Open Bug 1562178 Opened 5 years ago Updated 2 years ago

[meta] Automate backfills and retriggers for alerts

Tracking

(Not tracked)

Status:

NEW

People

(Reporter: igoldan, Unassigned)

References

(Blocks 2 open bugs)

Details

(Keywords: meta)

Attachments

(1 file)

Code & Perf Sheriff Interaction.pdf 5 years ago Ionuț Goldan [:igoldan] 89.50 KB, application/pdf		Details

Ionuț Goldan [:igoldan]

Reporter

Description

•

5 years ago

•

Edited

Attached file Code & Perf Sheriff Interaction.pdf — Details

I think there are multiple approaches to tackle this. I, for one, propose the following one, as it is close to how Code sheriffs supported & are still supporting us, Perf sheriffs.

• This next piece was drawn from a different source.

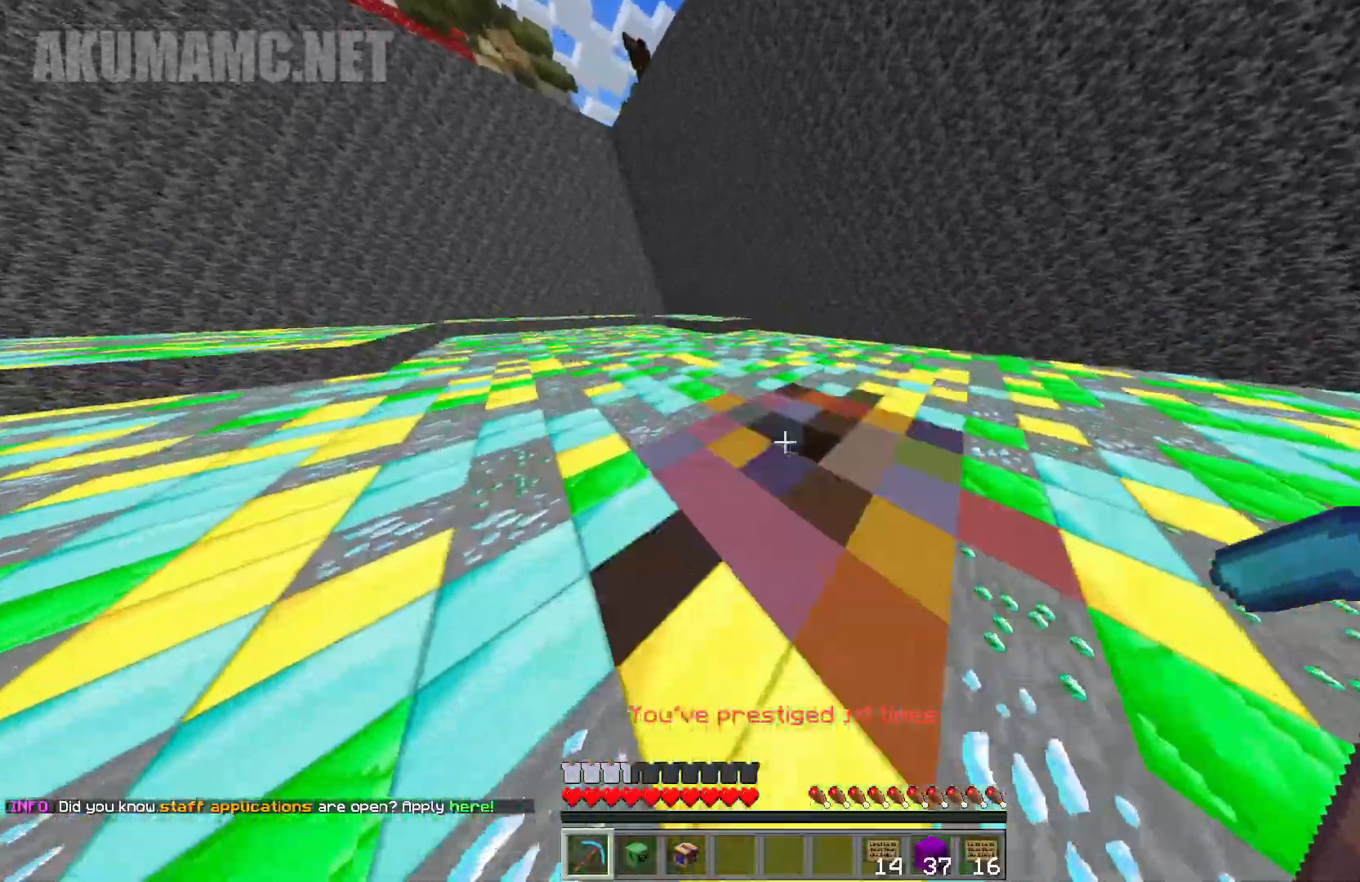
{"keys": ["a", "w"], "mouse": ["left"], "events": []}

Define & configure a cronjob which runs every 2 hours. It should identify all new alert summaries and do some retriggering/backfilling on them. It should have a retriggering & backfilling limit, established per day let's say, specified somewhere in the settings.py module.

Summaries which have been handled this way will be skipped on next cron run.

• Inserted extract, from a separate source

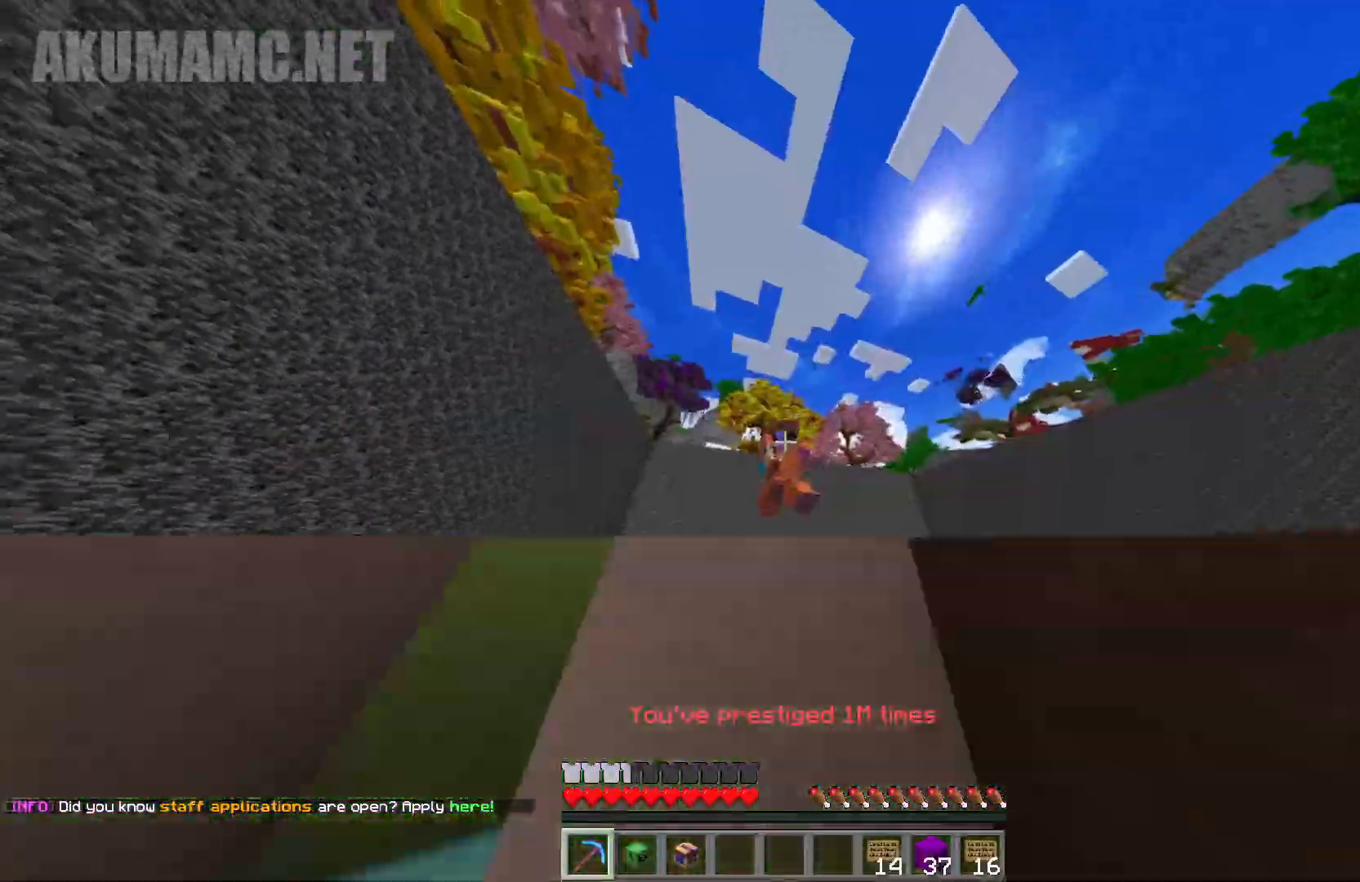
{"keys": ["a", "w"], "mouse": ["left"], "events": []}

Tricky part of this: alert summaries could very likely contain many, many alerts. R/b-ing all of them would rapidly deplete that limit, so the cronjob should be a bit smarter than this.

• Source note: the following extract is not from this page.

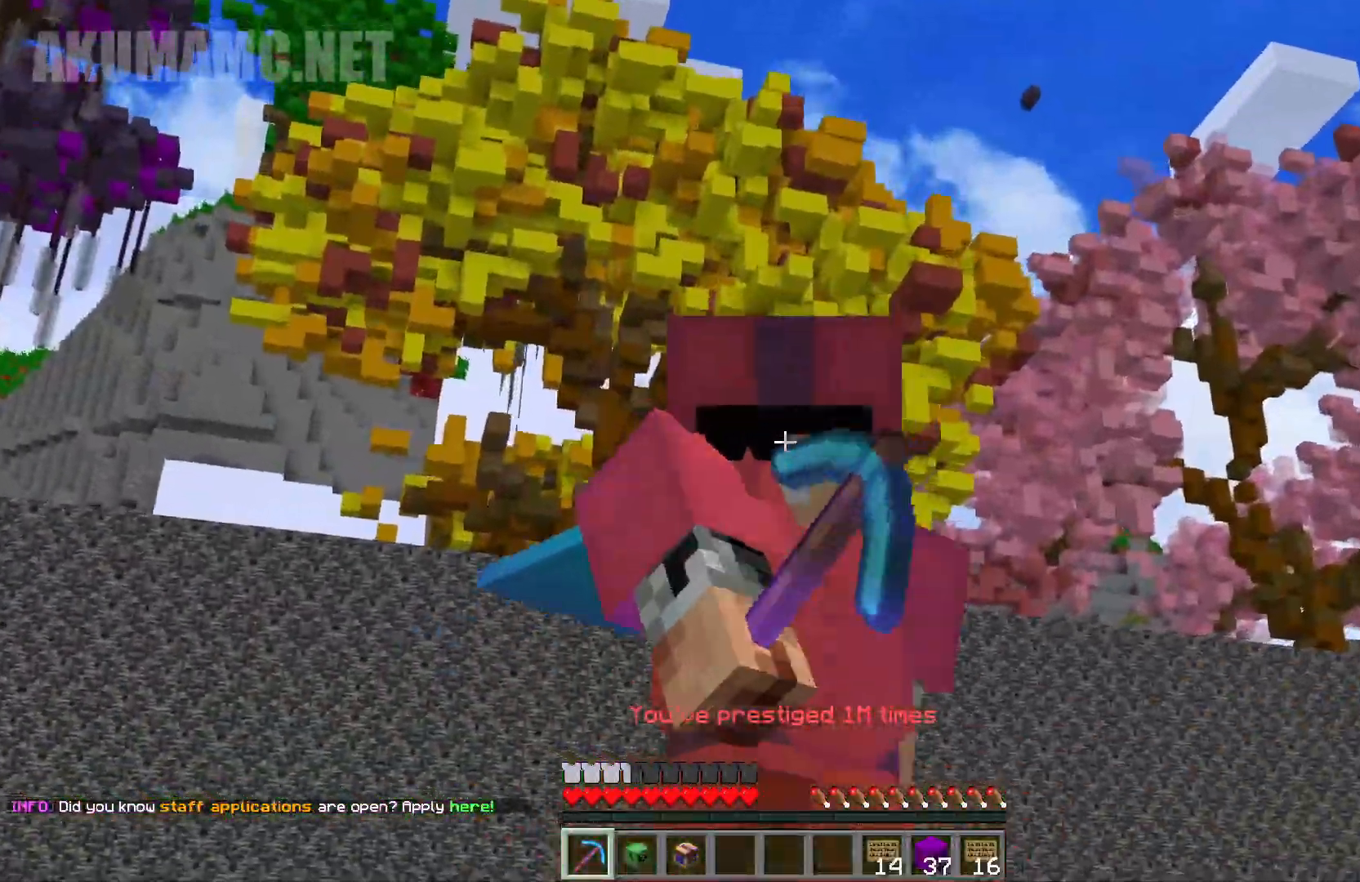
{"keys": ["a", "w"], "mouse": ["left"], "events": []}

It should know how to pick the most relevant alerts (a max of 5 let's say) and then retrigger them. More details on how to do that are provided in the attached document, under the Retrigger/backfill [2] section, with some extra mentionings.

The cronjob will target Raptor, Talos & AWSY test frameworks.
It should do a max of 600 retriggers per platform per day (that's the limit a full Code sheriff shift had in total)
It should have a special algorithm for picking which alerts to choose from.
This algorithm should consider these priorities, in this precise order:

regression > improvement
Windows 10 > Windows 7 > Linux > OSX > Android
percentage magnitude (how serious a particular alert is)
ideally, each selected alert should originate from a different platform

Joel Maher ( :jmaher ) (UTC -8)

Comment 1

•

5 years ago

a few questions:

if this is a cron job, how do we know if this wasn't done manually?
will there be any manual bisection expected
what if there was jobs backfilled from a previous cronjob? Will we double backfill and generate 2x as much data - how can we prevent that?
what about inbound vs autoland? what about beta alerts?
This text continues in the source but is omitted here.